En un último intento para conseguir que nos atendiera, M. comentó: -¡Qué sitio tan bonito!- Entonces el hombre dijo: -Vengan, vengan, que voy a mostrarles el lugar donde servimos las comidas-.

Era un antiguo corral fuera de la casa, graciosamente habilitado como terraza, con suelo de gravilla y un espacio cubierto con un techo de cañizo para proteger las mesas del sol, con manteles blancos ordenadamente colocadas esperando a los comensales. Al fondo una barbacoa y un huerto con calabazas y plantas de tomates, lo que hacía de aquel corral un lugar verdaderamente atractivo.

M. me miraba convencida de que el hombre nos acoplaría en alguna de las mesas a la sombra de aquél techo de cañas donde, a pesar de la hora, no habían llegado todavía aquellos treinta comensales que esperaba ese día.

Mientras M. y yo admirábamos aquel lugar ponderando su originalidad, observé que el hombre me miraba como si yo le recordara a alguien.
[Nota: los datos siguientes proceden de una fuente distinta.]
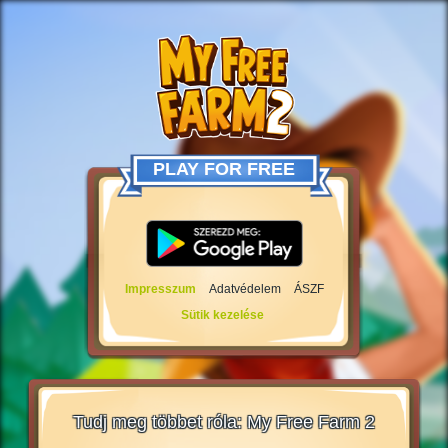
PLAY FOR FREE
Impresszum
Adatvédelem
ÁSZF
Sütik kezelése
Tudj meg többet róla: My Free Farm 2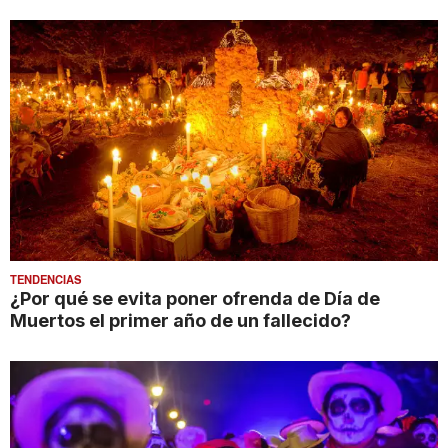
TENDENCIAS
¿Por qué se evita poner ofrenda de Día de
Muertos el primer año de un fallecido?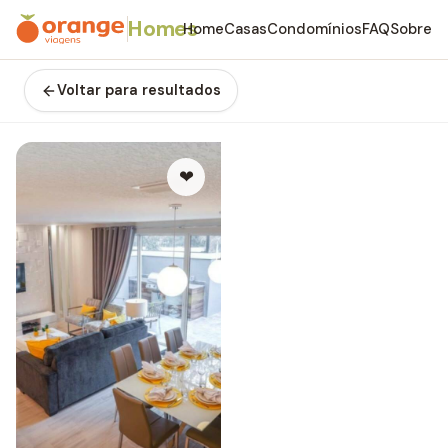
Homes
Home
Casas
Condomínios
FAQ
Sobre
Voltar para resultados
❤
Por fin, se arriesgó a decir: -¿Eres José Luis Perales?- Le dije que sí y, acostumbrado a ese privilegio del que disfrutamos los famosos, pensé que como suele pasar  en cualquier lugar, de alguna manera aquél hombre buscaría un sitio para nosotros y no permitiría que nos fuéramos de su restaurante a esas horas sin comer. Me miraba fijamente como dudando de mi identidad y supongo que pensando si le estaría gastando una broma, mientras nosotros, a punto del desfallecimiento, esperábamos que por fin nos ofreciera una mesa donde sentarnos y reponer nuestras escasas fuerzas.

Por fin, saliendo de su ensimismamiento el hombre habló:

-Pero hombre José Luis- dijo dirigiéndose a mí. -¿Cómo no has llamado para reservar una mesa?- Y metiéndose la mano en el bolsillo  sacó unas tarjetas, promoción de la casita rural, con el teléfono y un plano de carreteras indicando cómo encontrarla. Y ante nuestra perplejidad me la dio diciendo: -Por si algún día queréis venir estaré encantado de atenderos, pero eso sí, solo con reserva-.
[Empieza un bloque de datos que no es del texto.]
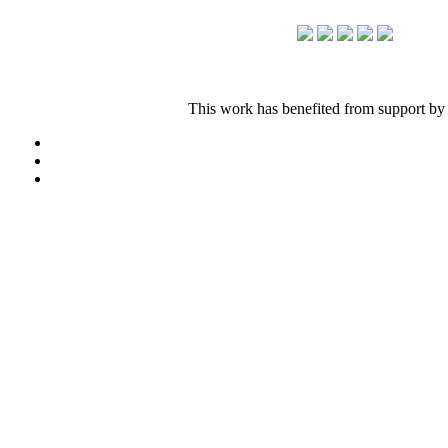
This work has benefited from support by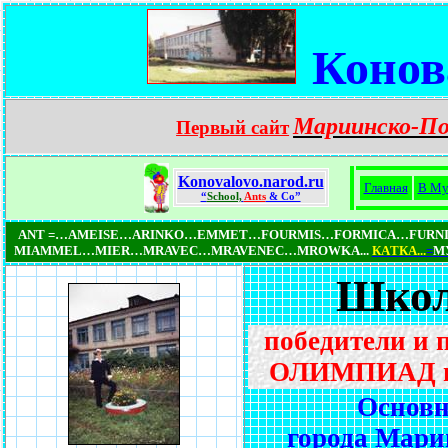
Конов
Мариинско-П
Первый сайт
Konovalovo.narod.ru
Главная
В Му
“
School,
Ants
& Co”
ANT =…AMEISE…ARINKO…EMMET…FOURMIS…FORMICA…FUR
MIAMMEL…MIER…MRAVEC…MRAVENEC…MROWKA...
КAТКA...
=
МУ
Школ
победители и 
ОЛИМПИАД и
Основн
города Мари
M. y yo nos miramos sin dar crédito a lo que escuchábamos. Nos despedimos del hombre, dándole las gracias por su “exquisita atención” prometiéndole volver. Pero eso sí, “con reserva”. Salimos del pueblo. Y bajo el ciego sol, la sed, la fatiga,  el hambre y la incredulidad, buscamos por la zona un lugar para el que no exigieran reserva.

Pero no sufráis más… Lo encontramos.